According to Dorothy Dowling, SVP Marketing with Best Western, group business –while not as large as its leisure business – is a large revenue stream for the company’s member properties. Last year alone, Best Western saw 30 percent growth for managed corporate growth.
Dowling said her company has been benefiting as corporations continue to reign in expenses and shift room nights from upper tiers to the mid market.
“Corporate business is a very important segment for us on Monday through Thursday nights, accounting for 40 percent of system revenue stream,” said Dowling. She added that these agreements also help boost leisure business as guests coming through this portal will use corporate rate for vacation stays as well.
Bill Connors, Executive Director and COO, National Business Travel Association – an organization that promotes the value of business travel management – said business travel represents the second or third most controllable expense in a corporation. And now that business has soared to pre 9/11 levels, Connors said, companies are planning to spend more on business travel.

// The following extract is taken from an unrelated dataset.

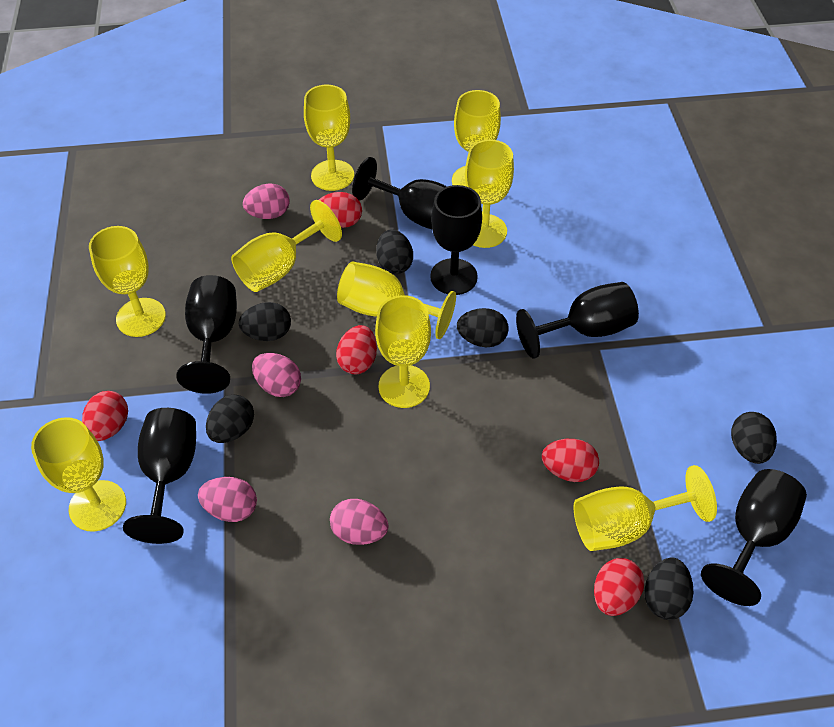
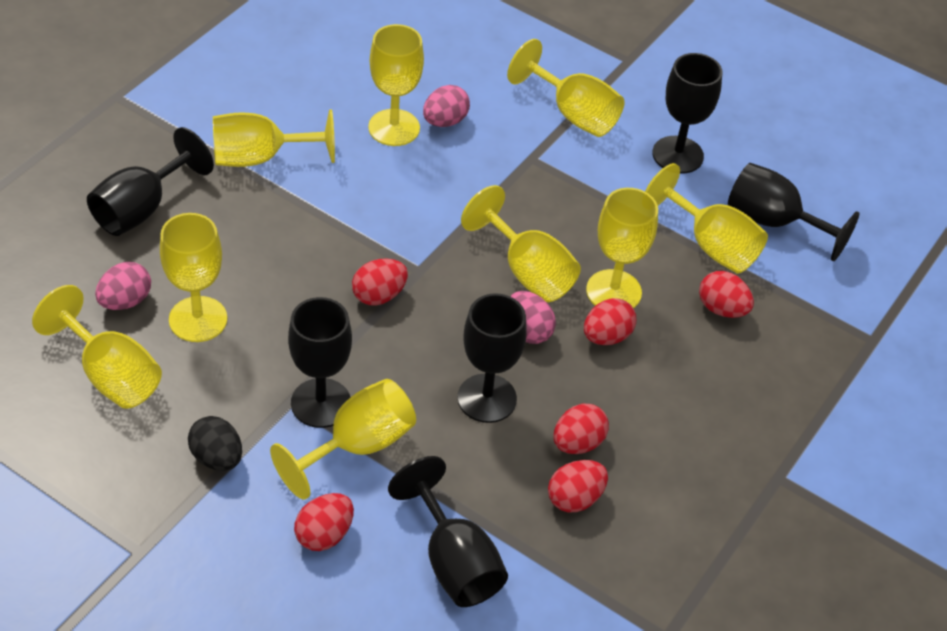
black egg: 6 -> 1
pink egg: 4 -> 3
red egg: 5 -> 6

He said 68 percent of his organizations members, which includes 65 percent of Fortune 500 companies, expect to take more business trips in 2007 and spend more on hotels, flights and car rentals.
Because the lodging industry is currently experiencing strong demand, Connors said corporations are looking to minimize what they spend per day on business travel.

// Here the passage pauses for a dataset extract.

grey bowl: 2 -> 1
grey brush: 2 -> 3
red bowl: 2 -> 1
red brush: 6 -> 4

“Companies are increasing online bookings so travelers can see corporate rates right on their desktops. They are also reducing the number of preferred suppliers to leverage volume for better rates,” he said.
The shift to a dynamic pricing model is gaining popularity because the Internet has made pricing largely transparent. An employee can surf the web to see if their corporate rate is higher or lower than the best available rate, or BAR. Dynamic pricing allows a company to then negotiate a discount off BAR rather than pay a set dollar amount for each room.

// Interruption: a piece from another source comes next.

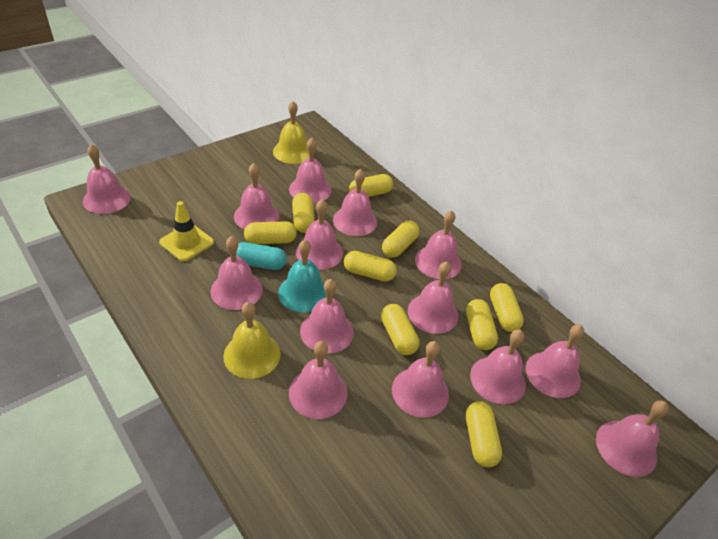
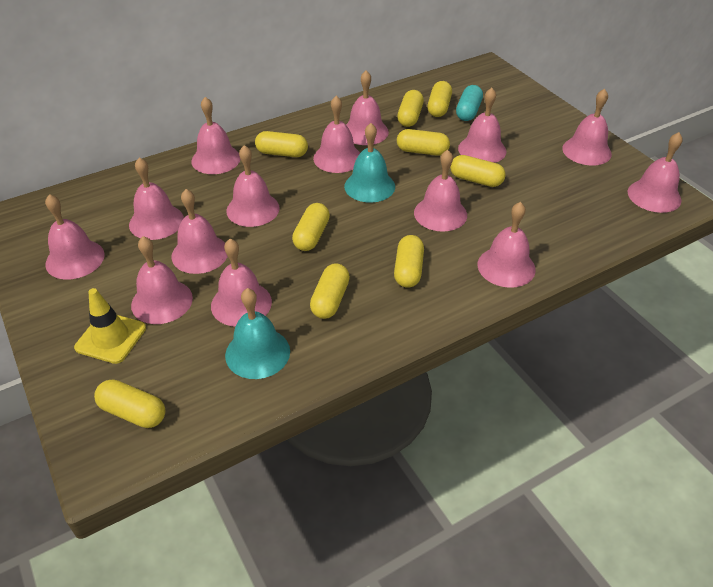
turquoise bell: 1 -> 2
yellow bell: 2 -> 0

“Certain parties maybe felt they weren’t getting BAR, so there is more rate integrity. There is nothing worse from a partner perspective than if their end user arrives at a better price then what they contacted for,” said Dowling. She believes that within the next 12 to 24 month this will be model of choice when negotiating managed business.
As technology enables Best Western to more effectively track the company’s managed business, Dowling said they are now trying to target small companies that purchase just 10 to 12 nights a year. She believes this is a relatively untapped and significantly deep market.
Though it does not offer discounts for volume business, low-fare air carrier Southwest Airlines has hit on a business model the company feels gives it an advantage over the legacy airlines.
Dubbed SWABIZ, the program serves as an in-house travel agency for corporations to assist their travel managers with a one stop shop to manage air travel. The program allows financial tracking, transferring of funds between customers from the same company, change and cancel flights at no additional fee as well as other features. Reports can also be printed from the interface too.
“This is a wonderful program because it was created by the business traveler,” said Loretta Hohmann, Marketing Manager with Southwest Airlines. She noted the program has seen a 44 percent increase in enrollment since 2005.